▶ _EXTRACTED INFORMATION_:
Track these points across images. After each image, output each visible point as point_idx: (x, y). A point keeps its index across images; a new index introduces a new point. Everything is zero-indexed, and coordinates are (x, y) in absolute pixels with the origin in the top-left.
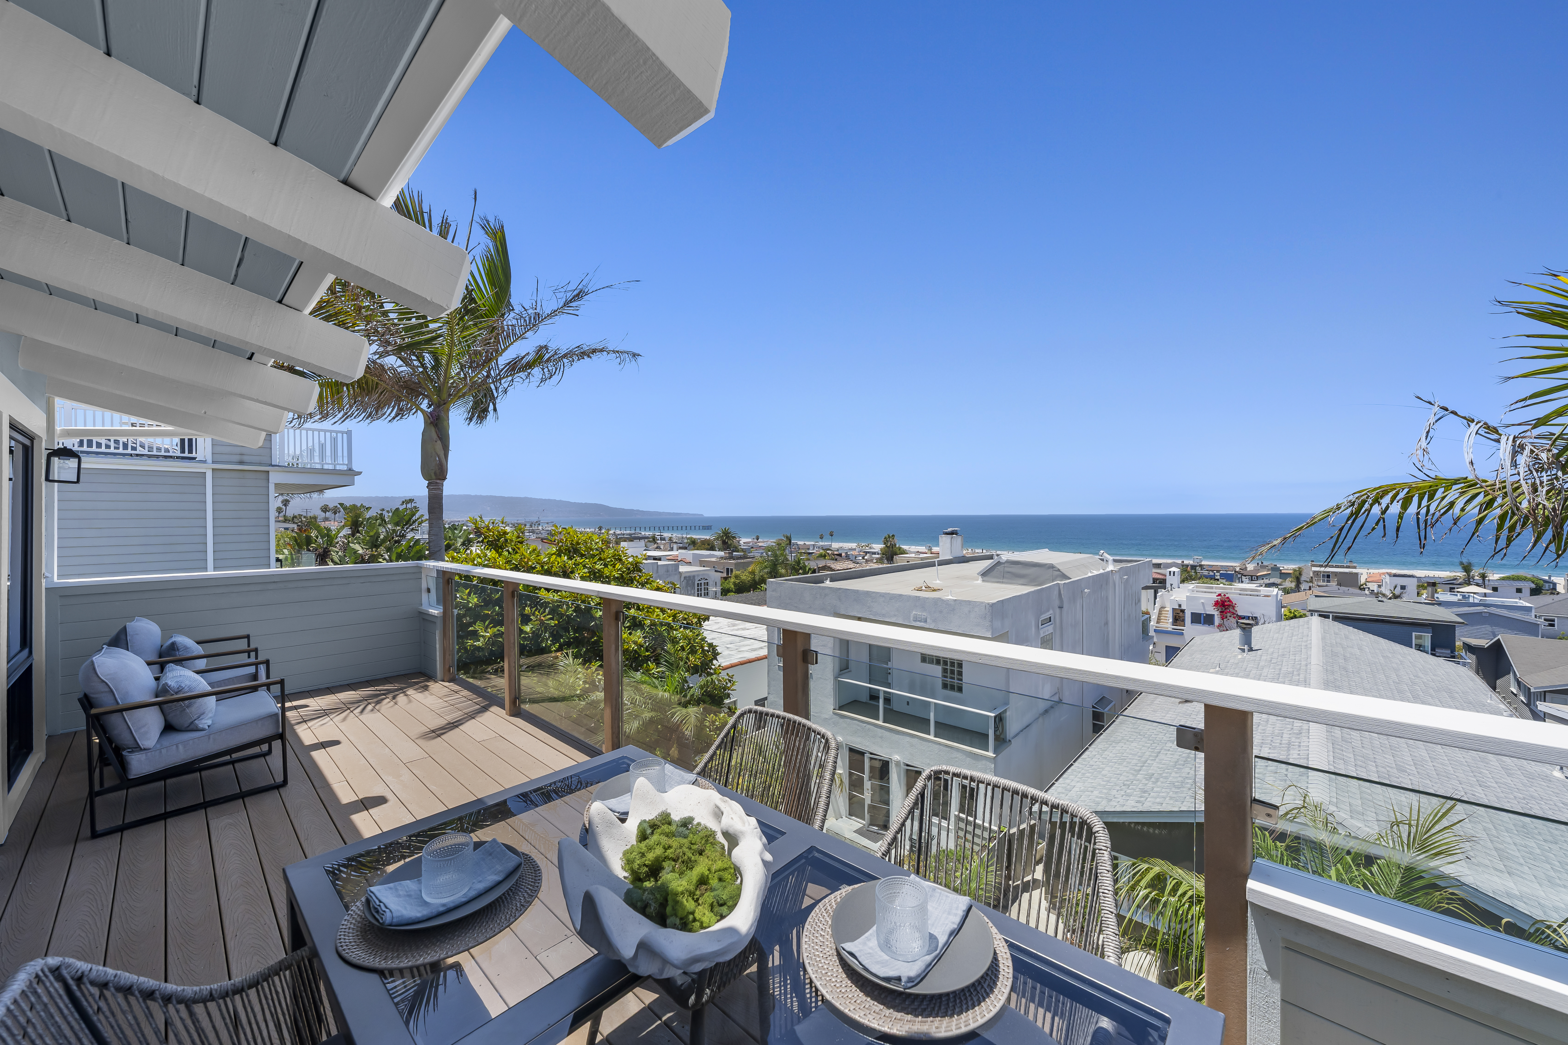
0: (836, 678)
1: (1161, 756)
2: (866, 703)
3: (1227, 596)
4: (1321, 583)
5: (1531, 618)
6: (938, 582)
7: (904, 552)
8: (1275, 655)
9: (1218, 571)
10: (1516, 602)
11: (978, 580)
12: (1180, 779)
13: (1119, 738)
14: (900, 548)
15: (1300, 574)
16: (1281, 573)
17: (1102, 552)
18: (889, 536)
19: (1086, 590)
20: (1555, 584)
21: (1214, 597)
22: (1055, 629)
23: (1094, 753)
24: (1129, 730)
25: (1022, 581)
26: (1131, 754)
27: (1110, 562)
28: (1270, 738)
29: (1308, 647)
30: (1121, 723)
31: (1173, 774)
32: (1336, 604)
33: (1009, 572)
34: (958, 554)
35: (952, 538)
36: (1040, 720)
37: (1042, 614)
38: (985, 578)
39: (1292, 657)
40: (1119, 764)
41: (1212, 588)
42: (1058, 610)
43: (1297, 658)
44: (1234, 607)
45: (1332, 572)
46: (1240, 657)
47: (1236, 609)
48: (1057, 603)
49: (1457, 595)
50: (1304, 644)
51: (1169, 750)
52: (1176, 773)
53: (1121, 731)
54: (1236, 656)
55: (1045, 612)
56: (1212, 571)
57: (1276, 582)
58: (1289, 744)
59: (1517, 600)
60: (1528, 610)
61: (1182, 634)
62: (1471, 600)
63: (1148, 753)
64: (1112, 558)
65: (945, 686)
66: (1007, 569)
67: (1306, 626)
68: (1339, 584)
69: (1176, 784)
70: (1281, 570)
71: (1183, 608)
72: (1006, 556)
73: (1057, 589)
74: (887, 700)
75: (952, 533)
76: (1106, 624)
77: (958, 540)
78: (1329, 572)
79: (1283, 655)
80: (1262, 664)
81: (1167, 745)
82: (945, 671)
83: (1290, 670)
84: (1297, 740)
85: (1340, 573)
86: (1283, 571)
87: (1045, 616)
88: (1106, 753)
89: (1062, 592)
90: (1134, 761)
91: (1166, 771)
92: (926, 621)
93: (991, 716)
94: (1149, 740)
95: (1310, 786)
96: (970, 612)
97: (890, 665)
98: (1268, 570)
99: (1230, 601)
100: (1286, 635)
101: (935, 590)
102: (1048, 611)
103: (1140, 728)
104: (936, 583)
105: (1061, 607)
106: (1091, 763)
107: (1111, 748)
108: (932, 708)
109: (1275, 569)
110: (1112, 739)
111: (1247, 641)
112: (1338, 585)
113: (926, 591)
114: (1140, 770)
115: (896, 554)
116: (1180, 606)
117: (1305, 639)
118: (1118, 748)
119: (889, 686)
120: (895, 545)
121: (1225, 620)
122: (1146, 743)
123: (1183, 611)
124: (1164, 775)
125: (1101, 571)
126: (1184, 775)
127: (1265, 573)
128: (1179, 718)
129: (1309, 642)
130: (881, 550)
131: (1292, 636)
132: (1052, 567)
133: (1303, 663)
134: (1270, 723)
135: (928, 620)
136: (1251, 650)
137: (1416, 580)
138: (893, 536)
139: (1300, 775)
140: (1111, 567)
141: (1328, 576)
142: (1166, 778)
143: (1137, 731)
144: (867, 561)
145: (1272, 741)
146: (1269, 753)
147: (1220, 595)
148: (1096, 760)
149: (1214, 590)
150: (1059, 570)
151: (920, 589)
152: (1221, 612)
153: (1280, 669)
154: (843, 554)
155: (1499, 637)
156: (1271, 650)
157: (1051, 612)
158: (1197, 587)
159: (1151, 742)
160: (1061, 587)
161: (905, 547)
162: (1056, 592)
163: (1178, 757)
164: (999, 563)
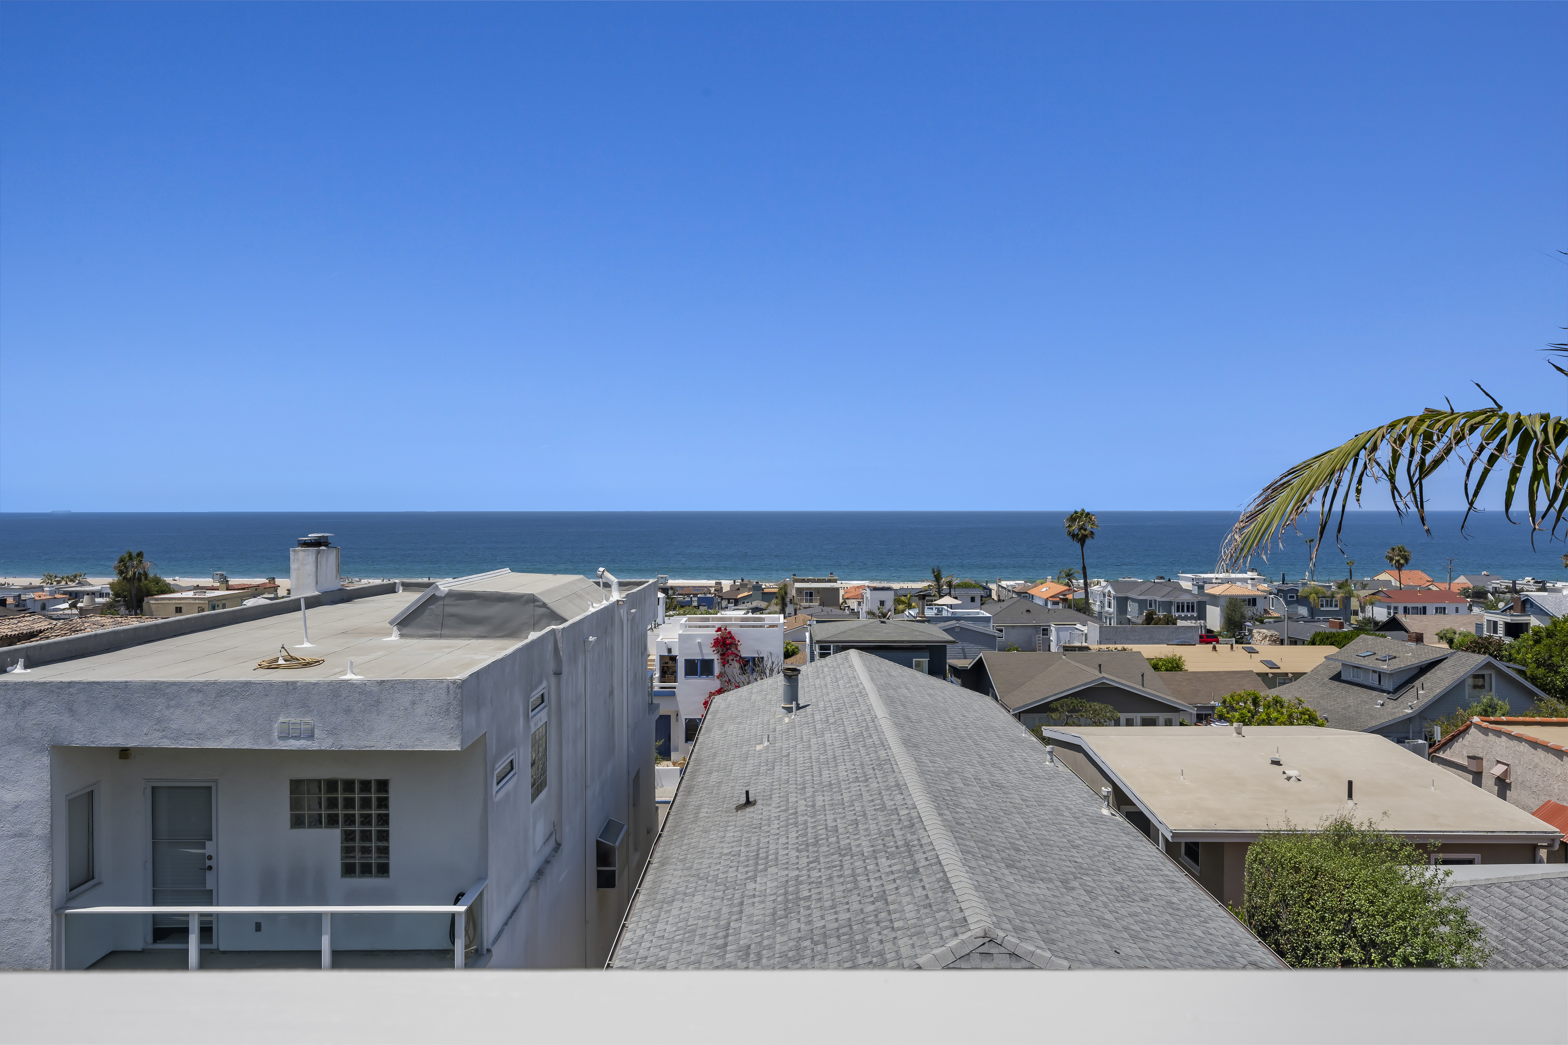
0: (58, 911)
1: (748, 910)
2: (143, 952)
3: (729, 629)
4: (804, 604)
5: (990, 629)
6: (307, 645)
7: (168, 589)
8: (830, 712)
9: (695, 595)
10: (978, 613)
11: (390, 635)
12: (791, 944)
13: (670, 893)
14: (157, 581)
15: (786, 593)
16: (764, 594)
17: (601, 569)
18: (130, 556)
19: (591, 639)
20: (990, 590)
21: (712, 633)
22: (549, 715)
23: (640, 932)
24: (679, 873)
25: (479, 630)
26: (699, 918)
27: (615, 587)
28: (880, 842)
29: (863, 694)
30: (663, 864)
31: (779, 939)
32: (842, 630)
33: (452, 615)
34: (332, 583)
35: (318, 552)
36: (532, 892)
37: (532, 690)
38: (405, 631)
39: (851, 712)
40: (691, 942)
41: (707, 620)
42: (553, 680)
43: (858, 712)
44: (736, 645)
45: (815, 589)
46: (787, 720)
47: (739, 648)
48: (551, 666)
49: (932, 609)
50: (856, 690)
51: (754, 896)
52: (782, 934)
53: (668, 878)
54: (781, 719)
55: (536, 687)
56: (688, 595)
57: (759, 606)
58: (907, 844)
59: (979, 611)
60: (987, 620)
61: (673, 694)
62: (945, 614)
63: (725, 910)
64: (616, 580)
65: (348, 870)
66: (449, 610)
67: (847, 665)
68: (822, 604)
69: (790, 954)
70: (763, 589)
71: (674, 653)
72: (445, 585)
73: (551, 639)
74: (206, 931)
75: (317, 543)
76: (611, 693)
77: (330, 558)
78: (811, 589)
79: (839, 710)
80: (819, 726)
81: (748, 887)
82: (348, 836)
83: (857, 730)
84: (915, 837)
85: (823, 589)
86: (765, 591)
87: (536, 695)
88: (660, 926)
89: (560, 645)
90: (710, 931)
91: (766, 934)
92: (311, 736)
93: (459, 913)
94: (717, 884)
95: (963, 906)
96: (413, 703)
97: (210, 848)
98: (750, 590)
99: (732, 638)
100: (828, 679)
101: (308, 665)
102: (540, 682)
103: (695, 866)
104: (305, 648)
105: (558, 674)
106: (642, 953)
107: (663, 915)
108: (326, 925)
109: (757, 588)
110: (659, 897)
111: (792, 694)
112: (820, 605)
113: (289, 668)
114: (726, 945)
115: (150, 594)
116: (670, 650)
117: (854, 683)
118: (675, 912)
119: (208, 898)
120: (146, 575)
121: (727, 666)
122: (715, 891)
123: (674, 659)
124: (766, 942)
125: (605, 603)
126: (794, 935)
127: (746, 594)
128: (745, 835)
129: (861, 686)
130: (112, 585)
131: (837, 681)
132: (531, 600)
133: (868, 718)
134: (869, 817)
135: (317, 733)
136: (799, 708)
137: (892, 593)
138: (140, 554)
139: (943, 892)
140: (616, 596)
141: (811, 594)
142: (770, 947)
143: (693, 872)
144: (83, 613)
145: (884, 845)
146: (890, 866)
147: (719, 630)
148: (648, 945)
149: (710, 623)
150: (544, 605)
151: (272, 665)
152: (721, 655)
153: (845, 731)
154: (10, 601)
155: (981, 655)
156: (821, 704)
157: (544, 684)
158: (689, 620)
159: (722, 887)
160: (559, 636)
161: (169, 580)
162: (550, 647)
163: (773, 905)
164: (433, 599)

▶ _EXERCISE PROMPT_:
Copy out the whole listing exactly, and don't carry over any pictures.

▶ _ANSWER TO THIS PROBLEM_:
Track these points across images. After each image, output each visible point as point_idx: (x, y). A point keeps its index across images; a new index introduces a new point. Everything is zero-indexed, and coordinates are (x, y) in absolute pixels with the origin in the top-left.
0: (836, 678)
1: (1161, 756)
2: (866, 703)
3: (1227, 596)
4: (1321, 583)
5: (1531, 618)
6: (938, 582)
7: (904, 552)
8: (1275, 655)
9: (1218, 571)
10: (1516, 602)
11: (978, 580)
12: (1180, 779)
13: (1119, 738)
14: (900, 548)
15: (1300, 574)
16: (1281, 573)
17: (1102, 552)
18: (889, 536)
19: (1086, 590)
20: (1555, 584)
21: (1214, 597)
22: (1055, 629)
23: (1094, 753)
24: (1129, 730)
25: (1022, 581)
26: (1131, 754)
27: (1110, 562)
28: (1270, 738)
29: (1308, 647)
30: (1121, 723)
31: (1173, 774)
32: (1336, 604)
33: (1009, 572)
34: (958, 554)
35: (952, 538)
36: (1040, 720)
37: (1042, 614)
38: (985, 578)
39: (1292, 657)
40: (1119, 764)
41: (1212, 588)
42: (1058, 610)
43: (1297, 658)
44: (1234, 607)
45: (1332, 572)
46: (1240, 657)
47: (1236, 609)
48: (1057, 603)
49: (1457, 595)
50: (1304, 644)
51: (1169, 750)
52: (1176, 773)
53: (1121, 731)
54: (1236, 656)
55: (1045, 612)
56: (1212, 571)
57: (1276, 582)
58: (1289, 744)
59: (1517, 600)
60: (1528, 610)
61: (1182, 634)
62: (1471, 600)
63: (1148, 753)
64: (1112, 558)
65: (945, 686)
66: (1007, 569)
67: (1306, 626)
68: (1339, 584)
69: (1176, 784)
70: (1281, 570)
71: (1183, 608)
72: (1006, 556)
73: (1057, 589)
74: (887, 700)
75: (952, 533)
76: (1106, 624)
77: (958, 540)
78: (1329, 572)
79: (1283, 655)
80: (1262, 664)
81: (1167, 745)
82: (945, 671)
83: (1290, 670)
84: (1297, 740)
85: (1340, 573)
86: (1283, 571)
87: (1045, 616)
88: (1106, 753)
89: (1062, 592)
90: (1134, 761)
91: (1166, 771)
92: (926, 621)
93: (991, 716)
94: (1149, 740)
95: (1310, 786)
96: (970, 612)
97: (890, 665)
98: (1268, 570)
99: (1230, 601)
100: (1286, 635)
101: (935, 590)
102: (1048, 611)
103: (1140, 728)
104: (936, 583)
105: (1061, 607)
106: (1091, 763)
107: (1111, 748)
108: (932, 708)
109: (1275, 569)
110: (1112, 739)
111: (1247, 641)
112: (1338, 585)
113: (926, 591)
114: (1140, 770)
115: (896, 554)
116: (1180, 606)
117: (1305, 639)
118: (1118, 748)
119: (889, 686)
120: (895, 545)
121: (1225, 620)
122: (1146, 743)
123: (1183, 611)
124: (1164, 775)
125: (1101, 571)
126: (1184, 775)
127: (1265, 573)
128: (1179, 718)
129: (1309, 642)
130: (881, 550)
131: (1292, 636)
132: (1052, 567)
133: (1303, 663)
134: (1270, 723)
135: (928, 620)
136: (1251, 650)
137: (1416, 580)
138: (893, 536)
139: (1300, 775)
140: (1111, 567)
141: (1328, 576)
142: (1166, 778)
143: (1137, 731)
144: (867, 561)
145: (1272, 741)
146: (1269, 753)
147: (1220, 595)
148: (1096, 760)
149: (1214, 590)
150: (1059, 570)
151: (920, 589)
152: (1221, 612)
153: (1280, 669)
154: (843, 554)
155: (1499, 637)
156: (1271, 650)
157: (1051, 612)
158: (1197, 587)
159: (1151, 742)
160: (1061, 587)
161: (905, 547)
162: (1056, 592)
163: (1178, 757)
164: (999, 563)
0: (58, 911)
1: (748, 910)
2: (143, 952)
3: (729, 629)
4: (804, 604)
5: (990, 629)
6: (307, 645)
7: (168, 589)
8: (830, 712)
9: (695, 595)
10: (978, 613)
11: (390, 635)
12: (791, 944)
13: (670, 893)
14: (157, 581)
15: (786, 593)
16: (764, 594)
17: (601, 569)
18: (130, 556)
19: (591, 639)
20: (990, 590)
21: (712, 633)
22: (549, 715)
23: (640, 932)
24: (679, 873)
25: (479, 630)
26: (699, 918)
27: (615, 587)
28: (880, 842)
29: (863, 694)
30: (663, 864)
31: (779, 939)
32: (842, 630)
33: (452, 615)
34: (332, 583)
35: (318, 552)
36: (532, 892)
37: (532, 690)
38: (405, 631)
39: (851, 712)
40: (691, 942)
41: (707, 620)
42: (553, 680)
43: (858, 712)
44: (736, 645)
45: (815, 589)
46: (787, 720)
47: (739, 648)
48: (551, 666)
49: (932, 609)
50: (856, 690)
51: (754, 896)
52: (782, 934)
53: (668, 878)
54: (781, 719)
55: (536, 687)
56: (688, 595)
57: (759, 606)
58: (907, 844)
59: (979, 611)
60: (987, 620)
61: (673, 694)
62: (945, 614)
63: (725, 910)
64: (616, 580)
65: (348, 870)
66: (449, 610)
67: (847, 665)
68: (822, 604)
69: (790, 954)
70: (763, 589)
71: (674, 653)
72: (445, 585)
73: (551, 639)
74: (206, 931)
75: (317, 543)
76: (611, 693)
77: (330, 558)
78: (811, 589)
79: (839, 710)
80: (819, 726)
81: (748, 887)
82: (348, 836)
83: (857, 730)
84: (915, 837)
85: (823, 589)
86: (765, 591)
87: (536, 695)
88: (660, 926)
89: (560, 645)
90: (710, 931)
91: (766, 934)
92: (311, 736)
93: (459, 913)
94: (717, 884)
95: (963, 906)
96: (413, 703)
97: (210, 848)
98: (750, 590)
99: (732, 638)
100: (828, 679)
101: (308, 665)
102: (540, 682)
103: (695, 866)
104: (305, 648)
105: (558, 674)
106: (642, 953)
107: (663, 915)
108: (326, 925)
109: (757, 588)
110: (659, 897)
111: (792, 694)
112: (820, 605)
113: (289, 668)
114: (726, 945)
115: (150, 594)
116: (670, 650)
117: (854, 683)
118: (675, 912)
119: (208, 898)
120: (146, 575)
121: (727, 666)
122: (715, 891)
123: (674, 659)
124: (766, 942)
125: (605, 603)
126: (794, 935)
127: (746, 594)
128: (745, 835)
129: (861, 686)
130: (112, 585)
131: (837, 681)
132: (531, 600)
133: (868, 718)
134: (869, 817)
135: (317, 733)
136: (799, 708)
137: (892, 593)
138: (140, 554)
139: (943, 892)
140: (616, 596)
141: (811, 594)
142: (770, 947)
143: (693, 872)
144: (83, 613)
145: (884, 845)
146: (890, 866)
147: (719, 630)
148: (648, 945)
149: (710, 623)
150: (544, 605)
151: (272, 665)
152: (721, 655)
153: (845, 731)
154: (10, 601)
155: (981, 655)
156: (821, 704)
157: (544, 684)
158: (689, 620)
159: (722, 887)
160: (559, 636)
161: (169, 580)
162: (550, 647)
163: (773, 905)
164: (433, 599)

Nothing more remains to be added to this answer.